> Objetivo: Prolongue o texto sobre o cineasta Souleymane Cissé, começando logo a seguir à última frase apresentada.

Chegaram tributos ao realizador, cujo trabalho pioneiro no grande ecrã ao longo de mais de meio século foi marcado por um compromisso com a narrativa africana, profundo humanismo e profundo ativismo político.
"O papá morreu hoje em Bamako. Estamos todos em choque. Ele dedicou toda a sua vida ao seu país, ao cinema e à arte", disse Mariam Cissé.
Souleymane Cissé ganhou o prémio do júri no Festival de Cinema de Cannes de 1987 por "Yeelen" ("A Luz" em Portugal), que se baseia em lendas do povo Bambara da África Ocidental.
Em 2023, Cannes homenageou-o novamente com o Carrosse d'Or, um prémio concedido a realizadores que "marcaram a história do cinema com a sua ousadia, os seus padrões exigentes e sua intransigência na encenação".
"Este prémio encoraja-me a fazer novos filmes, a reinventar-me e a mudar a minha visão", disse o realizador à AFP numa entrevista durante a sua visita ao festival na Riviera Francesa.
Este prémio foi roubado da sua casa em 2024, antes de ser novamente encontrado.
Numa mensagem no Facebook, o realizador malinês Boubacar Sidibe disse que a indústria cinematográfica do país da faixa do Sahel estava de "luto", enquanto o Ministro da Cultura Mamou Daffe lamentou a perda "deste monumento do cinema africano".
Souleymane Cissé é um dos dois únicos cineastas a ganhar duas vezes o grande prémio no Festival Panafricano de Cinema e Televisão de Burkina Faso (FESPACO), um dos maiores e mais prestigiados da África.
Era esperado que viajasse de avião na quinta-feira para Ouagadougou, capital de Burkina Faso, para chefiar a 29ª edição do júri de longas-metragens do festival a partir de 22 de fevereiro.

> Dados apresentados:
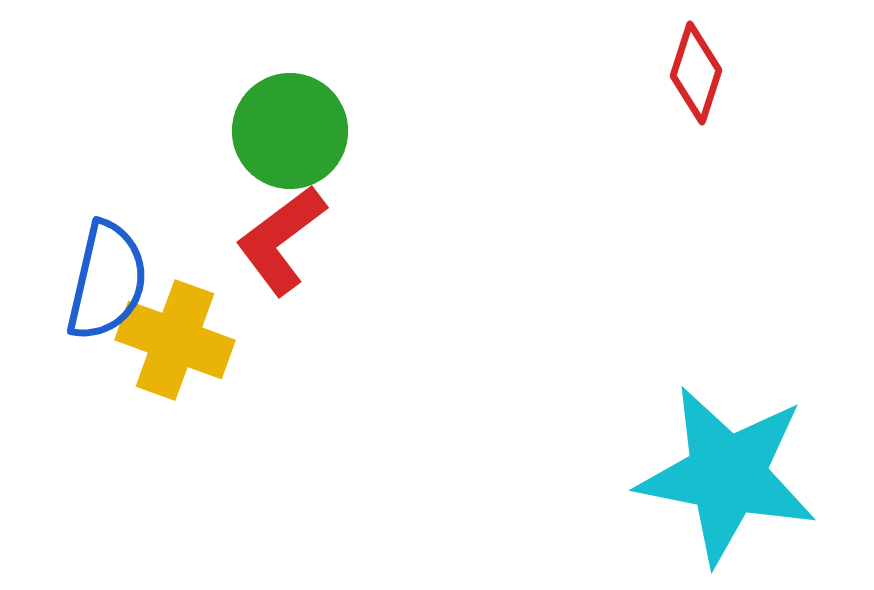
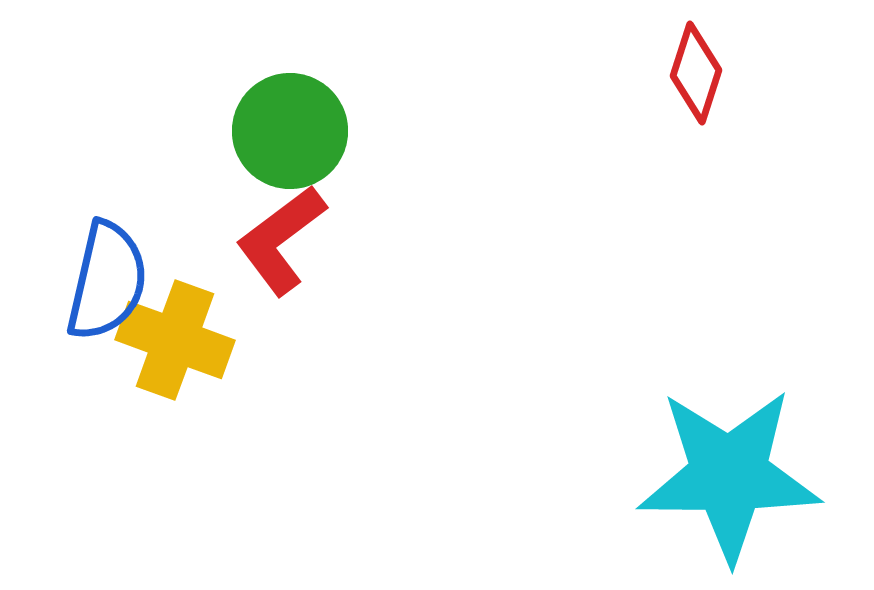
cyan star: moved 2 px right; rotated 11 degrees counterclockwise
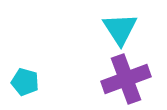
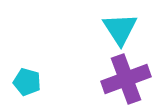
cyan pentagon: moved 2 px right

> Resposta:
Numa entrevista com a AFP em 2011, Souleymane Cissé pediu à nova geração de cineastas africanos que procurassem independência do financiamento europeu.
"Hoje, os jovens têm uma abordagem miserabilista ao cinema, de mendigos que devem implorar sempre por financiamento da Europa", disse.
Souleymane Cissé defendeu o cinema do seu país e continente até ao fim da vida.
Na sua entrevista de Cannes de 2023 com a AFP, ele criticou a 'censura' e o 'desprezo' que, segundo ele, impediam que filmes africanos fossem distribuídos à volta do mundo.
Mesmo no dia da sua morte, ele pediu aos líderes militares no Mali — que declarou 2025 um ano da cultura — que ajudassem a indústria do país a alcançar os seus rivais continentais.
"Não basta fazer cinema, as obras também devem ser visíveis. Que as autoridades nos ajudem com a construção de cinemas", disse numa conferência de imprensa na manhã de quarta-feira.
"Este é o apelo que faço a eles antes da minha morte, se Deus quiser."